A word-for-word copy of the entries, with the images left out, is what you should write.

#####

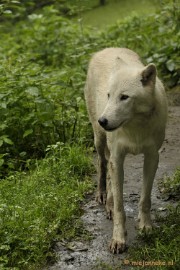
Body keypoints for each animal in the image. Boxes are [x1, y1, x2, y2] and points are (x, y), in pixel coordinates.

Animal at [84, 48, 167, 253]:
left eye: (124, 97)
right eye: (109, 95)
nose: (103, 121)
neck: (136, 126)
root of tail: (106, 48)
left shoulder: (152, 157)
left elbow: (145, 198)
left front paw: (146, 226)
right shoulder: (118, 157)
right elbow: (120, 207)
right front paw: (118, 239)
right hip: (99, 141)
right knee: (102, 165)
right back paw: (103, 197)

#####

> RESULT
Body keypoints for each animal in the image. Boxes are [x1, y1, x2, y2] and points are (x, y), in pixel coordinates.

Animal at [84, 48, 167, 253]:
left eye: (124, 97)
right eye: (109, 95)
nose: (103, 121)
neck: (136, 126)
root of tail: (106, 48)
left shoulder: (152, 157)
left elbow: (145, 198)
left front paw: (146, 226)
right shoulder: (118, 157)
right elbow: (120, 207)
right front paw: (118, 239)
right hip: (99, 141)
right knee: (102, 165)
right back paw: (103, 197)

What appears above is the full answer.